I went running around the greenbelt this afternoon. I refuse to blame my lack of breathing capacity on the vats of Diet Coke that I've had in the last 9 months, so I'll go ahead and say I could hardly breathe because of the smoke in the air. :)
Nonetheless, toward the end of the loop, I found myself really struggling. So, as per usual, I started bargaining with my will power. I promised myself a brief reprieve if I made it to the next light pole a few yards away. As soon as I got to that light pole, I felt somewhat energized for accomplishing my goal, and I pushed myself a bit further, knowing, I had run this distance before. I found myself returning to the roots of those previous 5k's and how I felt towards the end and I was able to draw strength from them.

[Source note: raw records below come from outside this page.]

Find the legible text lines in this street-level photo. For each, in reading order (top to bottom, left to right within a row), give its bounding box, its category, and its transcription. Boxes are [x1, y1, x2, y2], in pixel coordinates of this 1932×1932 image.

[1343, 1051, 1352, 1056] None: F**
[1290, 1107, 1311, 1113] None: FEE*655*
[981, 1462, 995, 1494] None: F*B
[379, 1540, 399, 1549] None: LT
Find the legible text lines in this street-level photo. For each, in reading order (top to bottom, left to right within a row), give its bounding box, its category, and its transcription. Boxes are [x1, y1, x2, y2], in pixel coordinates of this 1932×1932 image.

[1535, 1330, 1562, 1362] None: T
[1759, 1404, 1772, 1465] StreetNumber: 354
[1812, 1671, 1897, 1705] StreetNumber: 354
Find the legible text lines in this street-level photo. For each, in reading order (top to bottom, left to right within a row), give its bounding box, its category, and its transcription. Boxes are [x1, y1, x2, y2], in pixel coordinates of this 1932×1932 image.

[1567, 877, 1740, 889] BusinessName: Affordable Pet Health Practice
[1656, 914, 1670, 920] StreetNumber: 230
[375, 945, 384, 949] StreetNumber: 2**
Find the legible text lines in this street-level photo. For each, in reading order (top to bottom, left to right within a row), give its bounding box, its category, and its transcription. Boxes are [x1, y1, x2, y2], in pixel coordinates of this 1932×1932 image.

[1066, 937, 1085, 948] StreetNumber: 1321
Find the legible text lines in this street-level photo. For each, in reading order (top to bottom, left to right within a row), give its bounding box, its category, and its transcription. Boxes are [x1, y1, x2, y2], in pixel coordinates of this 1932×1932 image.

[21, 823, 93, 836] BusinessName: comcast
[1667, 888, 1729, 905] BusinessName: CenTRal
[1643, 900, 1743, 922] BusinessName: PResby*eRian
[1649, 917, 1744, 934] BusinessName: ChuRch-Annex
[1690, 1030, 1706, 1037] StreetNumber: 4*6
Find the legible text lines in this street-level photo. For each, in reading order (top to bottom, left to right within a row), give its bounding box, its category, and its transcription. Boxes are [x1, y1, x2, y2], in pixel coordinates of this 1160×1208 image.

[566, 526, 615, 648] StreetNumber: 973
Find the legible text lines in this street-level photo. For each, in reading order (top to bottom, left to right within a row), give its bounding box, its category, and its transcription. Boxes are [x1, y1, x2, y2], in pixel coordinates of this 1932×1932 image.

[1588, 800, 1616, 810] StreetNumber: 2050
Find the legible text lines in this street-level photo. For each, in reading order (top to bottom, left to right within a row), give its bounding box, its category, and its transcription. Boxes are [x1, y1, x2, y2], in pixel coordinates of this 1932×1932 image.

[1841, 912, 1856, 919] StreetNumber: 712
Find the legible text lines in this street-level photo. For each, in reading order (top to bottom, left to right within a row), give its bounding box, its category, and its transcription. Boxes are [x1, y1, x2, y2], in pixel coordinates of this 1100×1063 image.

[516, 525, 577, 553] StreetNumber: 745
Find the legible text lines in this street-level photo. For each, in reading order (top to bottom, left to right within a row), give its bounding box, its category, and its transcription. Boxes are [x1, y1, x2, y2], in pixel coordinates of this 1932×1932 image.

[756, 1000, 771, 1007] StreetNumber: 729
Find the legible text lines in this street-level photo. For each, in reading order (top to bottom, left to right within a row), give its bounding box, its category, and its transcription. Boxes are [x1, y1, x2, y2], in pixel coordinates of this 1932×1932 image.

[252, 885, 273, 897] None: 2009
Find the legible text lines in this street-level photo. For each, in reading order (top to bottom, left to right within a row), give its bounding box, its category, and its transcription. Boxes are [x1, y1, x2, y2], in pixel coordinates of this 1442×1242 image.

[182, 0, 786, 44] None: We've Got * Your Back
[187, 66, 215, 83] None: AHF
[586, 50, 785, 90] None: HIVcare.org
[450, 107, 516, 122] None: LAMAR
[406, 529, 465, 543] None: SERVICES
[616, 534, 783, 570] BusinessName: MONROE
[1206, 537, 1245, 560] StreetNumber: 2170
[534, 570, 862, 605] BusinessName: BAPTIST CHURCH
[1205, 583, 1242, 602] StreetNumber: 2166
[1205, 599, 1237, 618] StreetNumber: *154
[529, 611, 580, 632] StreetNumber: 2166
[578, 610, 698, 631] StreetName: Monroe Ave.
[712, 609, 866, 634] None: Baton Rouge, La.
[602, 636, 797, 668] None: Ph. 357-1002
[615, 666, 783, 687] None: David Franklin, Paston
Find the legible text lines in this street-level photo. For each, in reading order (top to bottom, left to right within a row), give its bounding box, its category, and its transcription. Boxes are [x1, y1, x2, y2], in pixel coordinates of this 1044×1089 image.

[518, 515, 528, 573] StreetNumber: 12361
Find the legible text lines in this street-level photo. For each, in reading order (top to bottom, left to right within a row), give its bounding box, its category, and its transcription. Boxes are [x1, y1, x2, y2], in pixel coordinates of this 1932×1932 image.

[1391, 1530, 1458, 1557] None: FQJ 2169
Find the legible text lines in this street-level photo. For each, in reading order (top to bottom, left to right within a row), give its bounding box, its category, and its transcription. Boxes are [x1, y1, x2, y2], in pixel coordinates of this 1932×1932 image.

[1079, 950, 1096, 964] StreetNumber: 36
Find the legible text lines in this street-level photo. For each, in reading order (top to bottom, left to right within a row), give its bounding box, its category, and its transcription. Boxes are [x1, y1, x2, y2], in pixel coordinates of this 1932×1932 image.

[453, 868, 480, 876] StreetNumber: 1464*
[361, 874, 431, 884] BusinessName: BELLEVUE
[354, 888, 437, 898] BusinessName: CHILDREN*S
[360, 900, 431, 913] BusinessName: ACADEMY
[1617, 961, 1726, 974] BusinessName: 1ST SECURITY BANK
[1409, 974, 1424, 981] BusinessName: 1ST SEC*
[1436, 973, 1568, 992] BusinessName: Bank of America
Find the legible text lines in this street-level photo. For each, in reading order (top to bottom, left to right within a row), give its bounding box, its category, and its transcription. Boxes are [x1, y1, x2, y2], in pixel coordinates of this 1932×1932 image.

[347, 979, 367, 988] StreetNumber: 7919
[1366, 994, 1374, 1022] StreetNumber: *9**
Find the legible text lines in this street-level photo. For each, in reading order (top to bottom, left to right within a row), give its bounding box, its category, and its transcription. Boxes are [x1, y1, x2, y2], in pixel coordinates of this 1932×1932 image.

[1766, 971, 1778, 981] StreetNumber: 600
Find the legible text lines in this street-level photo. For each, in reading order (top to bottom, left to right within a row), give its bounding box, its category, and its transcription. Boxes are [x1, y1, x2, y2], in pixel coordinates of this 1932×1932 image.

I couldn't help but think about where I've been the last few months, and the experiences I've had. Not a day went by that I wasn't begging the Lord for some kind of reprieve from the anxiety, fear, and pain that I felt for Bogey and my children left at home. More than once I found myself in a bathroom stall, or in the stairwell, praying to just get through the next procedure, or the remainder of the day. The rest didn't always come when I asked for it, BUT IT CAME! I was pushed to the very edges of what I thought I could handle, yet, through the Atonement of my Savior, and the love of family and friends, I was able to go beyond those limits, and dig down and draw from the roots of my testimony.
And all of this, makes me all the more proud of my 8 year old--Gimme--who chose to be baptized, and who is beginning to nourish and plant the roots she will need to draw from someday.
This past Saturday was such a special day with friends and family as we also blessed the babies. Ace gave beautiful blessings. I am so lucky to be married to him. He does so much for us!